Jordan D. Berlin, MD, discusses unmet needs in pancreatic cancer.
Jordan D. Berlin, MD, Ingram Professor of Cancer Research, professor of medicine, VICC associate director for clinical research strategy, director of the Phase I Program in Gastrointestinal Malignancies, Clinical Trials, in the Department of Medicine at Vanderbilt University Medical Center, discusses unmet needs in pancreatic cancer.

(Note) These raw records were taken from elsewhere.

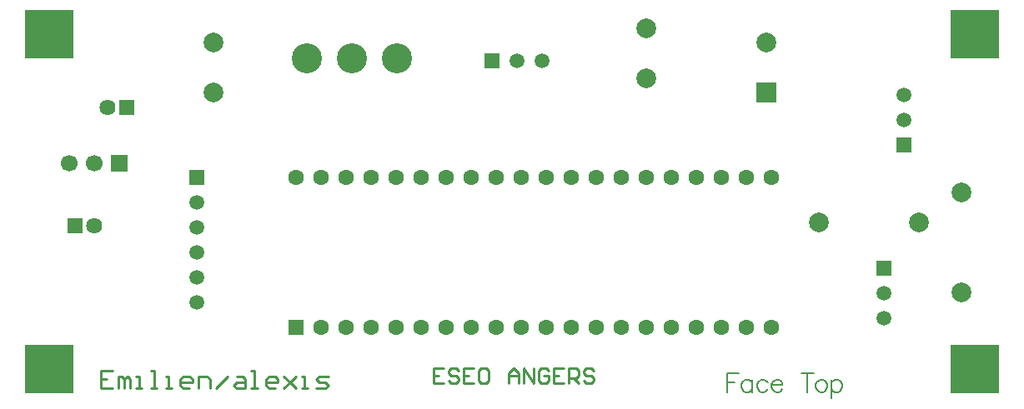
<source format=gtl>
G04*
G04 #@! TF.GenerationSoftware,Altium Limited,Altium Designer,19.1.5 (86)*
G04*
G04 Layer_Physical_Order=1*
G04 Layer_Color=255*
%FSLAX25Y25*%
%MOIN*%
G70*
G01*
G75*
%ADD11C,0.01000*%
%ADD13C,0.00800*%
%ADD28C,0.12000*%
%ADD29C,0.06299*%
%ADD30R,0.06299X0.06299*%
%ADD31C,0.05906*%
%ADD32R,0.05906X0.05906*%
%ADD33C,0.07900*%
%ADD34R,0.07900X0.07900*%
%ADD35R,0.05906X0.05906*%
%ADD36R,0.19685X0.19685*%
%ADD37R,0.19685X0.19685*%
%ADD38C,0.06400*%
%ADD39R,0.06400X0.06400*%
%ADD40R,0.06693X0.06693*%
%ADD41C,0.06693*%
D11*
X169499Y11904D02*
X165500D01*
Y5906D01*
X169499D01*
X165500Y8905D02*
X167499D01*
X175497Y10904D02*
X174497Y11904D01*
X172498D01*
X171498Y10904D01*
Y9904D01*
X172498Y8905D01*
X174497D01*
X175497Y7905D01*
Y6905D01*
X174497Y5906D01*
X172498D01*
X171498Y6905D01*
X181495Y11904D02*
X177496D01*
Y5906D01*
X181495D01*
X177496Y8905D02*
X179496D01*
X186493Y11904D02*
X184494D01*
X183494Y10904D01*
Y6905D01*
X184494Y5906D01*
X186493D01*
X187493Y6905D01*
Y10904D01*
X186493Y11904D01*
X195490Y5906D02*
Y9904D01*
X197490Y11904D01*
X199489Y9904D01*
Y5906D01*
Y8905D01*
X195490D01*
X201488Y5906D02*
Y11904D01*
X205487Y5906D01*
Y11904D01*
X211485Y10904D02*
X210485Y11904D01*
X208486D01*
X207486Y10904D01*
Y6905D01*
X208486Y5906D01*
X210485D01*
X211485Y6905D01*
Y8905D01*
X209486D01*
X217483Y11904D02*
X213485D01*
Y5906D01*
X217483D01*
X213485Y8905D02*
X215484D01*
X219482Y5906D02*
Y11904D01*
X222482D01*
X223481Y10904D01*
Y8905D01*
X222482Y7905D01*
X219482D01*
X221482D02*
X223481Y5906D01*
X229479Y10904D02*
X228480Y11904D01*
X226480D01*
X225481Y10904D01*
Y9904D01*
X226480Y8905D01*
X228480D01*
X229479Y7905D01*
Y6905D01*
X228480Y5906D01*
X226480D01*
X225481Y6905D01*
X37223Y11084D02*
X32500D01*
Y4000D01*
X37223D01*
X32500Y7542D02*
X34861D01*
X39584Y4000D02*
Y8723D01*
X40765D01*
X41946Y7542D01*
Y4000D01*
Y7542D01*
X43126Y8723D01*
X44307Y7542D01*
Y4000D01*
X46669D02*
X49030D01*
X47849D01*
Y8723D01*
X46669D01*
X52572Y4000D02*
X54934D01*
X53753D01*
Y11084D01*
X52572D01*
X58476Y4000D02*
X60837D01*
X59657D01*
Y8723D01*
X58476D01*
X67922Y4000D02*
X65560D01*
X64379Y5181D01*
Y7542D01*
X65560Y8723D01*
X67922D01*
X69102Y7542D01*
Y6361D01*
X64379D01*
X71464Y4000D02*
Y8723D01*
X75006D01*
X76187Y7542D01*
Y4000D01*
X78548D02*
X83271Y8723D01*
X86813D02*
X89175D01*
X90355Y7542D01*
Y4000D01*
X86813D01*
X85632Y5181D01*
X86813Y6361D01*
X90355D01*
X92717Y4000D02*
X95078D01*
X93897D01*
Y11084D01*
X92717D01*
X102163Y4000D02*
X99801D01*
X98620Y5181D01*
Y7542D01*
X99801Y8723D01*
X102163D01*
X103343Y7542D01*
Y6361D01*
X98620D01*
X105705Y8723D02*
X110427Y4000D01*
X108066Y6361D01*
X110427Y8723D01*
X105705Y4000D01*
X112789D02*
X115150D01*
X113970D01*
Y8723D01*
X112789D01*
X118693Y4000D02*
X122235D01*
X123415Y5181D01*
X122235Y6361D01*
X119873D01*
X118693Y7542D01*
X119873Y8723D01*
X123415D01*
D13*
X283000Y9998D02*
Y2500D01*
Y9998D02*
X287642D01*
X283000Y6428D02*
X285857D01*
X292784Y7499D02*
Y2500D01*
Y6428D02*
X292070Y7142D01*
X291355Y7499D01*
X290284D01*
X289570Y7142D01*
X288856Y6428D01*
X288499Y5356D01*
Y4642D01*
X288856Y3571D01*
X289570Y2857D01*
X290284Y2500D01*
X291355D01*
X292070Y2857D01*
X292784Y3571D01*
X299068Y6428D02*
X298354Y7142D01*
X297640Y7499D01*
X296568D01*
X295854Y7142D01*
X295140Y6428D01*
X294783Y5356D01*
Y4642D01*
X295140Y3571D01*
X295854Y2857D01*
X296568Y2500D01*
X297640D01*
X298354Y2857D01*
X299068Y3571D01*
X300675Y5356D02*
X304960D01*
Y6071D01*
X304603Y6785D01*
X304245Y7142D01*
X303531Y7499D01*
X302460D01*
X301746Y7142D01*
X301032Y6428D01*
X300675Y5356D01*
Y4642D01*
X301032Y3571D01*
X301746Y2857D01*
X302460Y2500D01*
X303531D01*
X304245Y2857D01*
X304960Y3571D01*
X314957Y9998D02*
Y2500D01*
X312458Y9998D02*
X317457D01*
X320135Y7499D02*
X319421Y7142D01*
X318707Y6428D01*
X318350Y5356D01*
Y4642D01*
X318707Y3571D01*
X319421Y2857D01*
X320135Y2500D01*
X321206D01*
X321920Y2857D01*
X322634Y3571D01*
X322991Y4642D01*
Y5356D01*
X322634Y6428D01*
X321920Y7142D01*
X321206Y7499D01*
X320135D01*
X324634D02*
Y0D01*
Y6428D02*
X325348Y7142D01*
X326062Y7499D01*
X327133D01*
X327848Y7142D01*
X328562Y6428D01*
X328919Y5356D01*
Y4642D01*
X328562Y3571D01*
X327848Y2857D01*
X327133Y2500D01*
X326062D01*
X325348Y2857D01*
X324634Y3571D01*
D28*
X114779Y136000D02*
D03*
X132890D02*
D03*
X151000D02*
D03*
D29*
X300500Y88500D02*
D03*
X290500D02*
D03*
X280500D02*
D03*
X270500D02*
D03*
X250500D02*
D03*
X240500D02*
D03*
X230500D02*
D03*
X220500D02*
D03*
X210500D02*
D03*
X200500D02*
D03*
X190500D02*
D03*
X180500D02*
D03*
X170500D02*
D03*
X160500D02*
D03*
X150500D02*
D03*
X140500D02*
D03*
X130500D02*
D03*
X120500D02*
D03*
X110500D02*
D03*
X260500D02*
D03*
X300500Y28500D02*
D03*
X290500D02*
D03*
X280500D02*
D03*
X270500D02*
D03*
X260500D02*
D03*
X250500D02*
D03*
X240500D02*
D03*
X230500D02*
D03*
X220500D02*
D03*
X210500D02*
D03*
X200500D02*
D03*
X190500D02*
D03*
X180500D02*
D03*
X170500D02*
D03*
X160500D02*
D03*
X150500D02*
D03*
X140500D02*
D03*
X130500D02*
D03*
X120500D02*
D03*
D30*
X110500D02*
D03*
D31*
X353500Y111500D02*
D03*
Y121500D02*
D03*
X345500Y32000D02*
D03*
Y42000D02*
D03*
X71000Y38500D02*
D03*
Y48500D02*
D03*
Y58500D02*
D03*
Y68500D02*
D03*
Y78500D02*
D03*
X199000Y135000D02*
D03*
X209000D02*
D03*
D32*
X353500Y101500D02*
D03*
X345500Y52000D02*
D03*
X71000Y88500D02*
D03*
D33*
X298500Y142500D02*
D03*
X376500Y42500D02*
D03*
Y82500D02*
D03*
X77500Y122500D02*
D03*
Y142500D02*
D03*
X319500Y70500D02*
D03*
X359500D02*
D03*
X250500Y128000D02*
D03*
Y148000D02*
D03*
D34*
X298500Y122500D02*
D03*
D35*
X189000Y135000D02*
D03*
D36*
X11811Y145669D02*
D03*
Y11811D02*
D03*
X381890Y145669D02*
D03*
D37*
Y11811D02*
D03*
D38*
X30000Y69000D02*
D03*
X35063Y116500D02*
D03*
D39*
X22126Y69000D02*
D03*
X42937Y116500D02*
D03*
D40*
X40000Y94000D02*
D03*
D41*
X30000D02*
D03*
X20000D02*
D03*
M02*

</source>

Historically, other than chemotherapy, the pancreatic cancer armamentarium has had limited treatment options available, says Berlin. Targeted therapy options, such as TRK inhibitors for patients with NTRK fusions are available. Additionally, immunotherapy may be an option for patients with microsatellite instability–high disease. Patients with germline BRCA mutations could be eligible to receive PARP inhibitors, Berlin explains. However, taken collectively, only around 5% of patients with pancreatic cancer are eligible for these targeted options, which spotlights the need for additional options.
Future research efforts may focus on the utility of immunotherapy for patients in this setting. Furthermore, an emphasis will likely be placed on metabolism and evaluating additional agents that may inhibit DNA damage repair. Additionally, developing addition targeted therapies that inhibit more common mutations, such as CDKN2A, P53, RAS, are relevant ongoing efforts, Berlin concludes.